Creating Social Value Blog / Corporate Social Relevance

Creating an Ensemble Educational Experience

ensemble educational experience

Since its inception, The Lewis Institute recognized that leading our community through the journey of creating economic and social value simultaneously was going to take a team of teams. And with the right team of teams, we could design an Ensemble Educational Experience both inside and outside the classroom.

How do you begin building an Ensemble Educational Experience in the classroom? You begin with who you know, who you are influenced by, and those with whom you have cultivated a strong relationship over the years. Then you scan the landscape for those individuals who have deep experience in creating social value and social impact. Whether they are practitioners and influencers in moving companies from Corporate Social Responsibility to Social Innovation, or starting a social enterprise, or solving some of the world’s thorniest societal dilemmas, collectively they have decades of experience in leading conversations, influencing social change, and taking action.

They are consultants, educators, social innovators, entrepreneurs, designers, and leaders in policy and the social sector. Most importantly, they are all effective at challenging the status quo. They are change leaders in the domains of sustainability, social design, corporate responsibility, public policy, and the UN Global Goals. These folks are Babson’s Senior Fellows in Social Innovation and Entrepreneurs in Residence at The Lewis Institute. Babson is honored and privileged to have them affiliate with us and provide enormous value to our expansive community.

Our MBA Intensive Elective called “Leading for Social Value” was an Ensemble Educational Experience, co-delivered with five Senior Fellows in Social Innovation along with five corporate executives who brought real and relevant challenges into the classroom. These challenges focused on current struggles inside of each company where our corporate guests might benefit from additional mindsets and skillsets in thinking through solutions.

In designing the course, we understood that traditional teaching cases were insufficient in portraying the real grasp of how messy and hard it is to lead strategic and aligned social innovation efforts inside organizations. We brought the Educational Ensemble Experience into the classroom to help frame the big notion of creating economic and social value simultaneously, and to help map to our stated learning outcomes.
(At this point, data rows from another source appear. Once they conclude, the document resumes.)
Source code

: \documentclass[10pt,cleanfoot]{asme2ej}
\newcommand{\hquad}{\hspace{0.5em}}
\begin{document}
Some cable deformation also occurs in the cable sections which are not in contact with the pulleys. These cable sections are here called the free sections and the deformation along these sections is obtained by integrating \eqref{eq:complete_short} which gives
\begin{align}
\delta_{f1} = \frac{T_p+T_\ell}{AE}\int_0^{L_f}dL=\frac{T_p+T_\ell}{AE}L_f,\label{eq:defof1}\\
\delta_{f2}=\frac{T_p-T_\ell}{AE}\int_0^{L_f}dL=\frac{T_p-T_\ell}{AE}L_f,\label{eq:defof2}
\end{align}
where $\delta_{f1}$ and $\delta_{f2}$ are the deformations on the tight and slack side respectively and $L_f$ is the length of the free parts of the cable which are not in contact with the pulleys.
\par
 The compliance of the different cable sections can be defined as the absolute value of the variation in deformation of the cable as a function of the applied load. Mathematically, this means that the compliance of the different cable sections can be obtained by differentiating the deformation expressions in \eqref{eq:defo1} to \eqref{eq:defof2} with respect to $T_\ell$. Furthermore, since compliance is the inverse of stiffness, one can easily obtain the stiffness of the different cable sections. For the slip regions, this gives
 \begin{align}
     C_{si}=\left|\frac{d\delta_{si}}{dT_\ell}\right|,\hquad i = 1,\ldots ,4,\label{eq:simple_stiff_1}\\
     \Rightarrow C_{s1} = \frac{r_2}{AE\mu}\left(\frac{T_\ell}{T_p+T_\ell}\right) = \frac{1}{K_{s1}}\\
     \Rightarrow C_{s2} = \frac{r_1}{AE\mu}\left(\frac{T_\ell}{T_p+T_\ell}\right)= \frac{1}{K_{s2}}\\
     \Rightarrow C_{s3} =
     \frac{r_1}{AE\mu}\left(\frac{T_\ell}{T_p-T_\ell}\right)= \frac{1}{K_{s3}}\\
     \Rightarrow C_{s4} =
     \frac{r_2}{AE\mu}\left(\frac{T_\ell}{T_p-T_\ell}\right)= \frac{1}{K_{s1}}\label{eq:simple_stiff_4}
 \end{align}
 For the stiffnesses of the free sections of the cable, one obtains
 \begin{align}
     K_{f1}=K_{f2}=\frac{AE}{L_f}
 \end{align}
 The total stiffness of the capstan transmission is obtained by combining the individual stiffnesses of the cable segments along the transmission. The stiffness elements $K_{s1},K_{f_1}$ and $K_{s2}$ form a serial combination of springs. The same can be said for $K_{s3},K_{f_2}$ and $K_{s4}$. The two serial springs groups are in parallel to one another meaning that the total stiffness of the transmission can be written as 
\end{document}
At times, there were solo performances by company executives helping us better understand the company, its culture, and its context. Then there were times when we performed more like a jazz quartet, where Senior Fellows jumped in to share experiences, tell stories, ask questions, and share failures – all in real-time reaction to whatever arose in the classroom at a particular moment, and all in an unpredictable and powerful way.

Living With Ambiguity

After the first day, students were activated and already living with the ambiguity that comes with navigating social value creation inside organizations. In addition to our corporate guests and challenges, we provided frameworks for anchoring how a company creates and measures actual ROI for its social value creation initiatives and metrics, and cultivated many opportunities for “Conversations Unplugged” with our Senior Fellows. These were designed to help our students get as much understanding as possible of how to create social value in order to jumpstart their thinking and help them create their final presentations to be delivered to those corporate executives next month.

When you are teaching highly ambiguous information, static cases are good, just not good enough. Living cases provide more texture to understanding the content and seeing what the journey is really like from the people who live with the ambiguity every day. In the end, creating Ensemble Educational Experiences is a bit riskier and more unpredictable, but a lot more engaging, fun, and probing on multiple levels. Here are a few rules that we applied for creating this kind of journey around social value creation:

  1. Start the class with a clear conceptual framework on what Social Value Creation is and how the remainder of the class will fit into that framework.
  2. Choose your ensemble wisely, as your creators must play well with others as well as play off of others.
  3. All participants, including the students, must understand that this is not a usual classroom design. This is a journey.
  4. All content and conversations happen under the Chatham House Rules so that company executives and Senior Fellows can share stories freely without fear of attribution or unexpected social media comments.
  5. Everyone agrees to the desired learning outcomes for our students and the expectations for everyone to be co-creators of the content.
  6. We ask that people bring their experiences, knowledge, and most importantly, their creative energy as it is the creative energy that makes the class really sing.

In the end, while a lot is left to the curation and facilitation of multiple players, this approach elicited such rich knowledge in so many different ways from each of the participants. It became a highly engaging learning journey. All I can say is trust the process, trust the people, and lean into the unknown. Have fun!